# firefox/thunderbird take very long time (~45s) to start



## caesius (Nov 17, 2008)

I've never had this problem before. Launching either firefox or thunderbird in KDE takes around 30-45s to load and there is no launch feedback. Other gtk apps load just fine, not to mention qt native apps launch in less than a second.

This problem didn't exist on my last machine and it's only been one week. Anyone have any insight into this problem?


----------



## aragon (Nov 17, 2008)

Check that your hostname resolves.  Add it to /etc/hosts if necessary.


----------



## surferwl (Nov 18, 2008)

aragon,good!


----------



## developer (Nov 18, 2008)

Try firefox3!

It's very good


----------



## caesius (Nov 19, 2008)

developer said:
			
		

> Try firefox3!
> 
> It's very good



same problem with firefox and firefox3,

I feel this is more of a GTK issue than a specific "mozilla" problem


----------



## Mel_Flynn (Nov 19, 2008)

I think the problem lies more with plugins and extensions. Stumbleupon for instance will (if you don't log out on browser close) prefetch some stuff from the net.

You could start it from Konsole window to see if there's anything specific it's hanging on or that it just does a lot while starting.


----------



## caesius (Nov 21, 2008)

Mel_Flynn said:
			
		

> I think the problem lies more with plugins and extensions.
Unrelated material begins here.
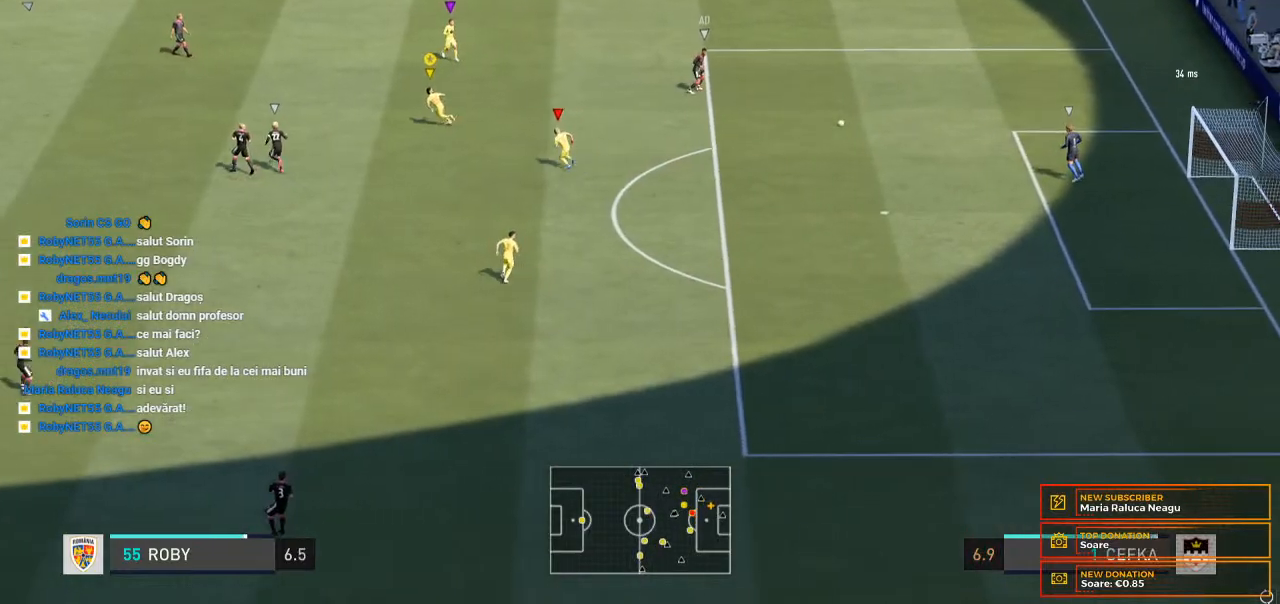
{"buttons": [], "left_stick": "down-left", "right_stick": "center", "events": [[133, "right_stick", "center"], [167, "left_stick", "left"], [233, "R2", "up"], [400, "left_stick", "down-left"]]}
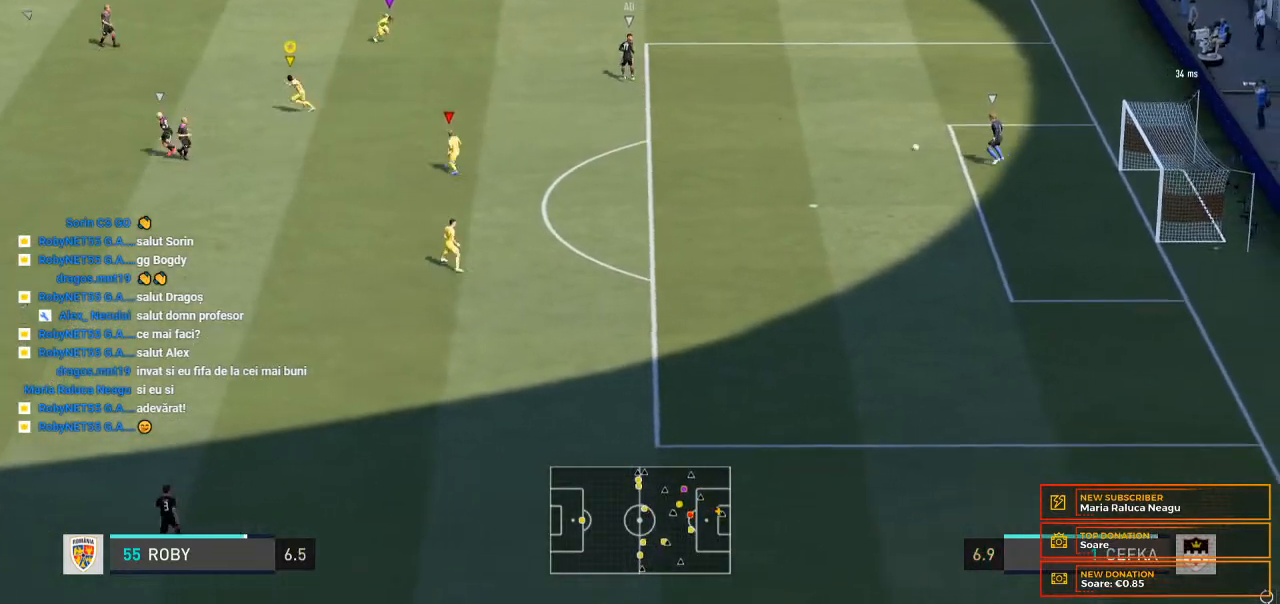
{"buttons": [], "left_stick": "down", "right_stick": "center", "events": [[200, "left_stick", "down"]]}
Stumbleupon for instance will (if you don't log out on browser close) prefetch some stuff from the net.
> 
> You could start it from Konsole window to see if there's anything specific it's hanging on or that it just does a lot while starting.



No noise when started from console, only addon installed is the default one (DOM inspector I think?)


----------



## Mel_Flynn (Nov 22, 2008)

Do other browsers have the same issue of slow start up?


----------